[Date Prev][Date Next][Thread Prev][Thread Next][Date Index][Thread Index]
Re: [idn] what are the IDN identifiers?
> We have [STD13] defines that LDH are the DNS identifiers,
> then what are the IDN identifiers? UCS is too big and contains
> many semantically equivalent characters for IDN. Should we
> ask for a table of semantically equivalent character sets
> definition table from Unicode Consortium?
To me, what you saying is no different from Normalization Form.
> 1) label separators, ie puncturations and formating marks
> 2) structured data indicators, ie. $/%/& ...
> 3) unstructured data identifiers, ie. alphabet, CJKs,
> sound marks...
Take a look at the categories. It is already there. We just have to use
it properly.
> 1)case insensitive,
Case folding. Done.
> 2)size or width insensitive,
Normalization Form. Done.
> 3)font insensitive (include majority of TC/SC)
Unicode Consortium dont deal with fonts. It provide characters for
references, but not fonts standardisation. TC-SC is not "font
sensitivity" issues.
> 4)language insensitive (include CJK),
Normalization form *is* language insensitive. It only deals with
scripts.
> 5)combination insensitive(regardless NFC or KNFC).

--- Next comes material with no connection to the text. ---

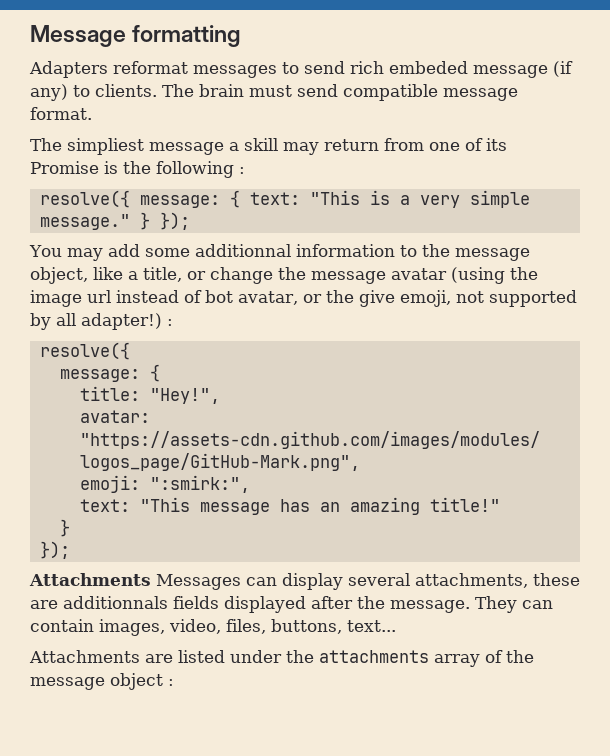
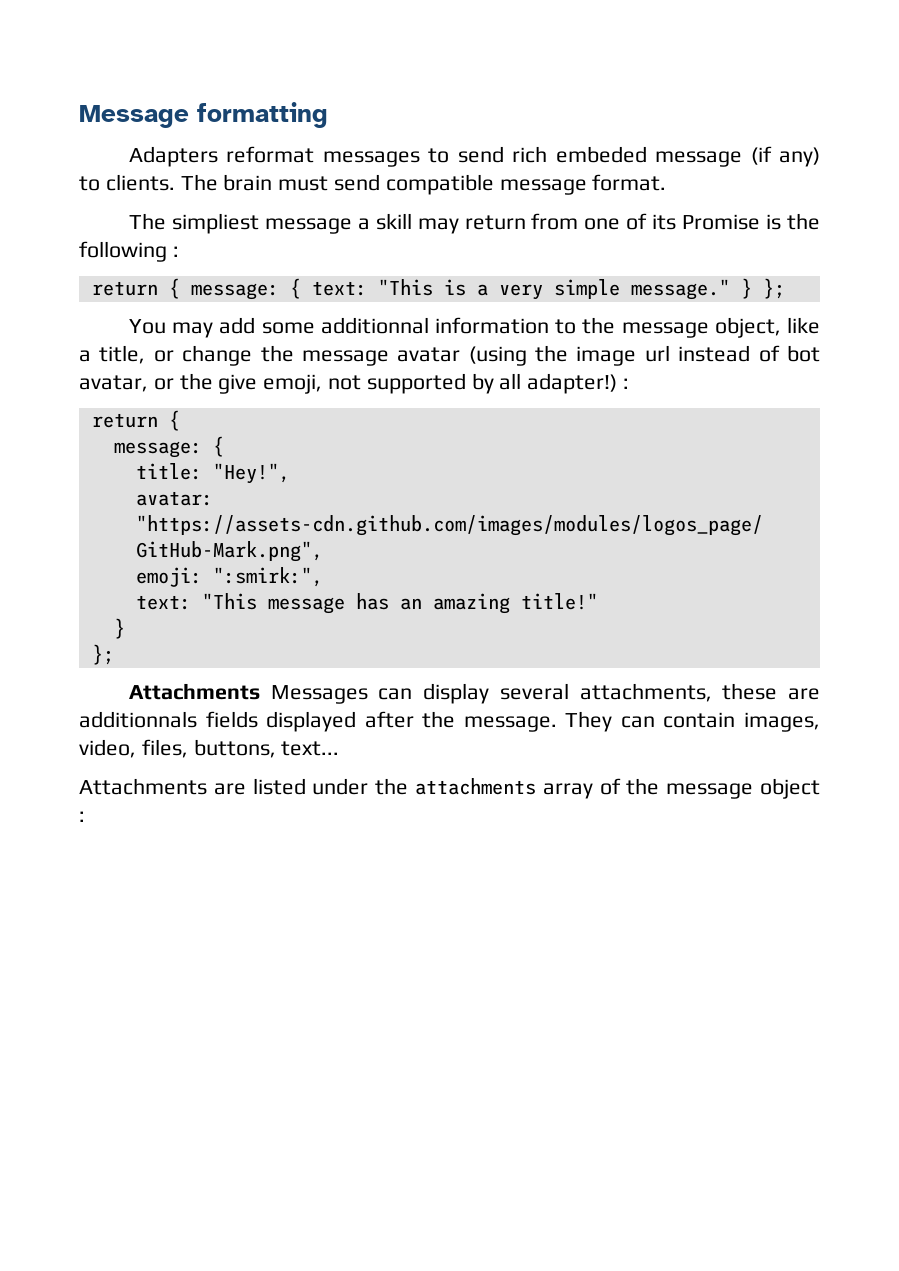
[39,190,130,208] resolve({ -> [91,278,180,299] return {
[159,212,190,230] }); -> [762,278,785,299] };
[39,342,130,360] resolve({ -> [91,410,180,431] return {
[39,541,70,559] }); -> [91,644,114,665] };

> Language insensitive: ie. circled numbers, circled
> Han numerals, Dingbats, subset of CJKs. But other
> subset of CJK will be different semantically for each
> languages, then we have to have separated tables to
> work with for each or them.
You are venturing into a very dangerous area of script vs language.
ISO10646 and UCS is a script based CCS, not a language-based.

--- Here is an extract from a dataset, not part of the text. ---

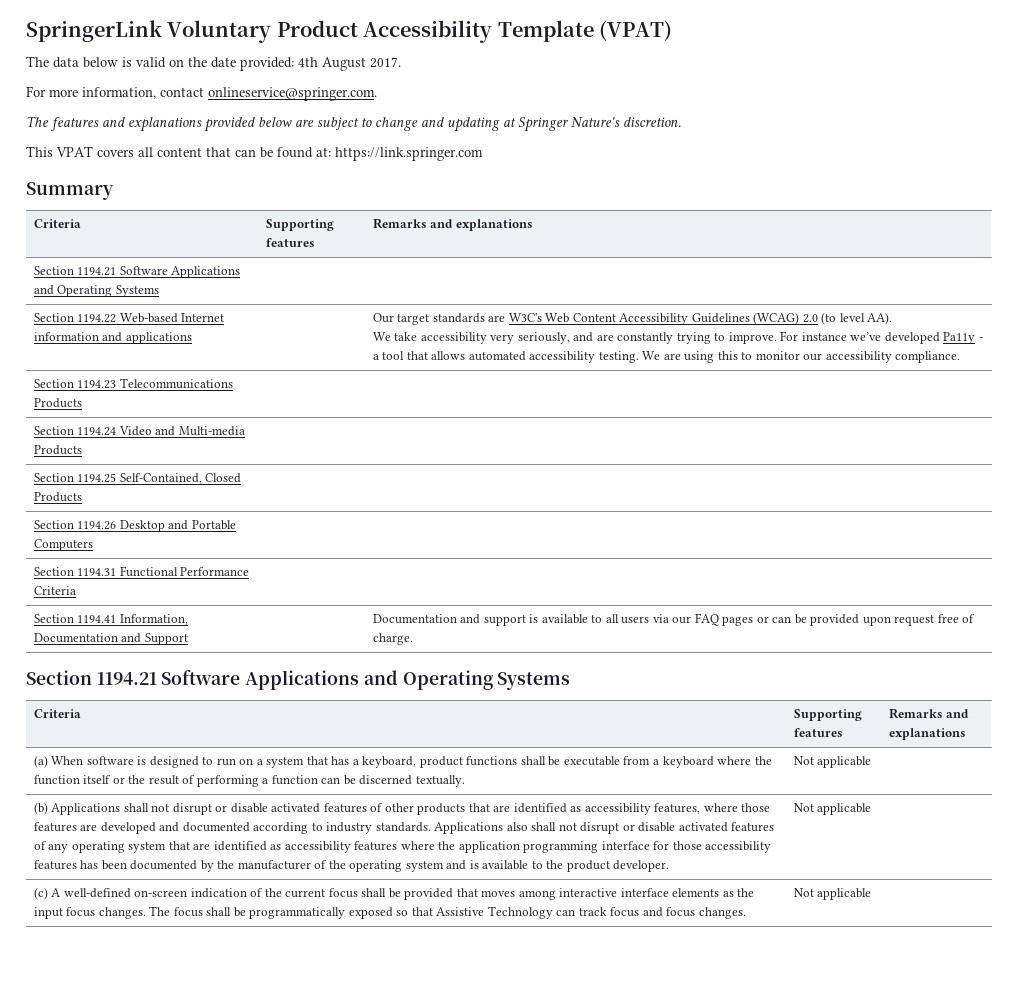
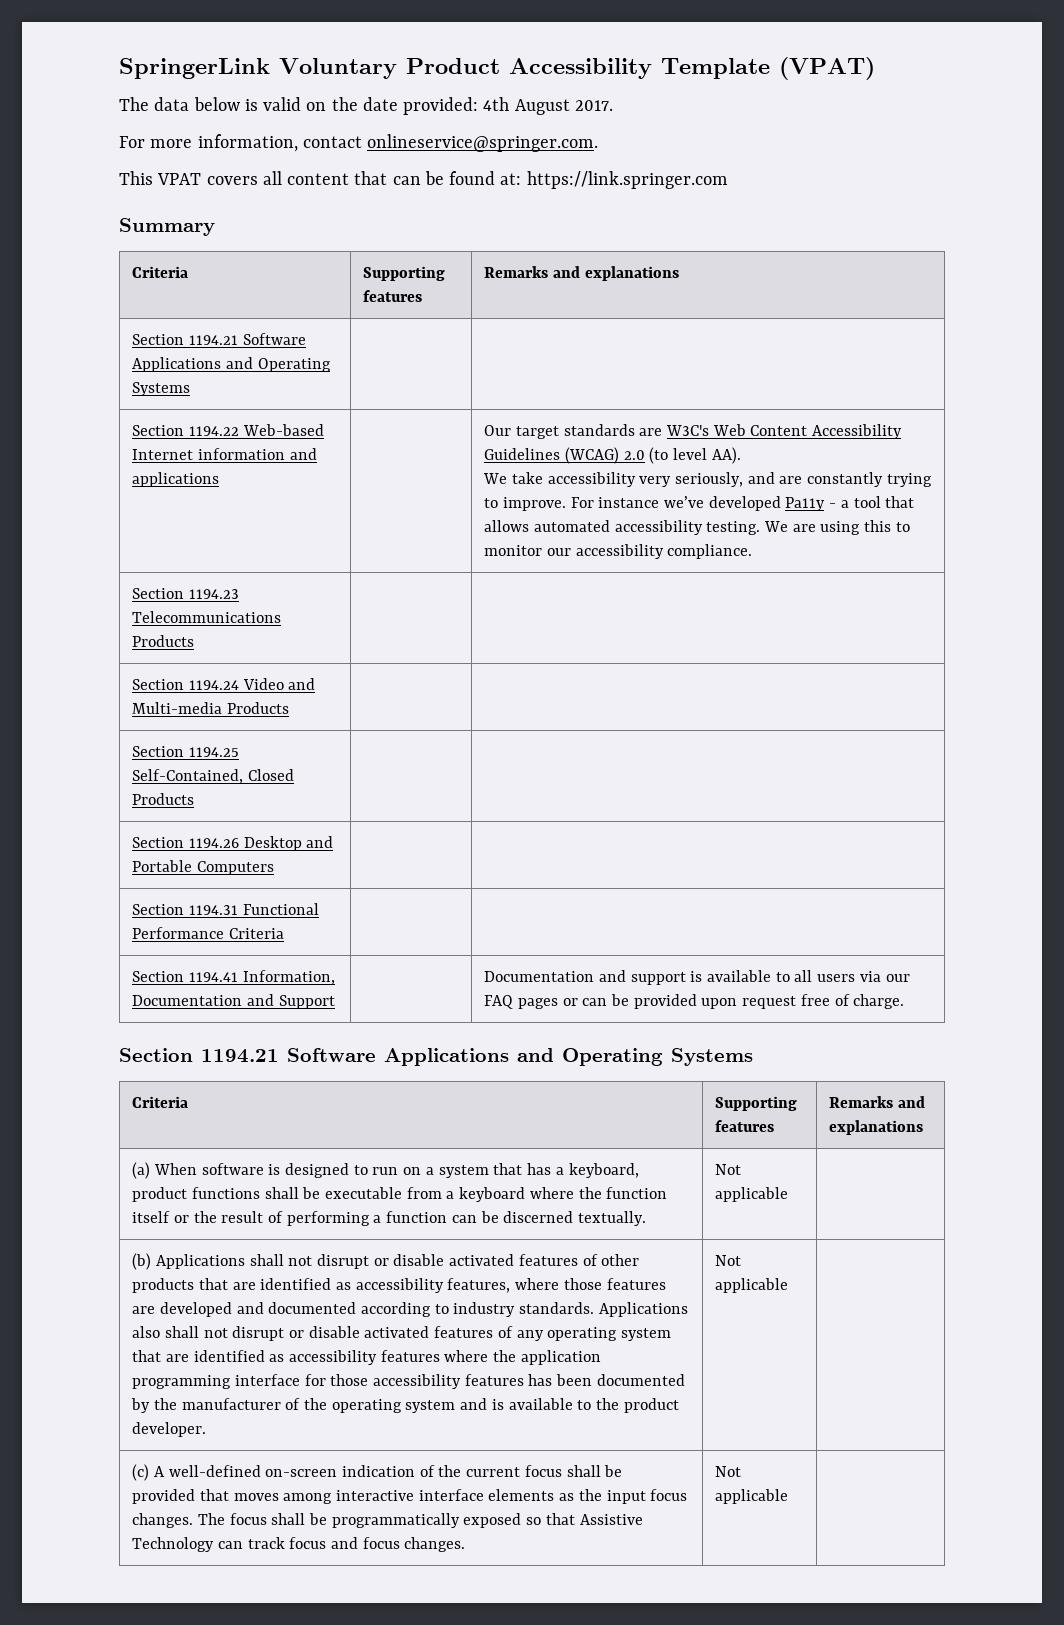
[26,116,681,132] // The features and explanations provided below are subject to change and updating at Springer Nature's discretion. -> (599, 143) none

The moment we want to deal with "language", we are on our own.
AFAICS, we do have agreement that we can do I18N, => script.
We do not have agreement to do multilingual => language.
Please dont confuse the two.
I have no intention to start a conversation about "multilingual domain
names". We tried and the conclusion is that it is not possible.
-James Seng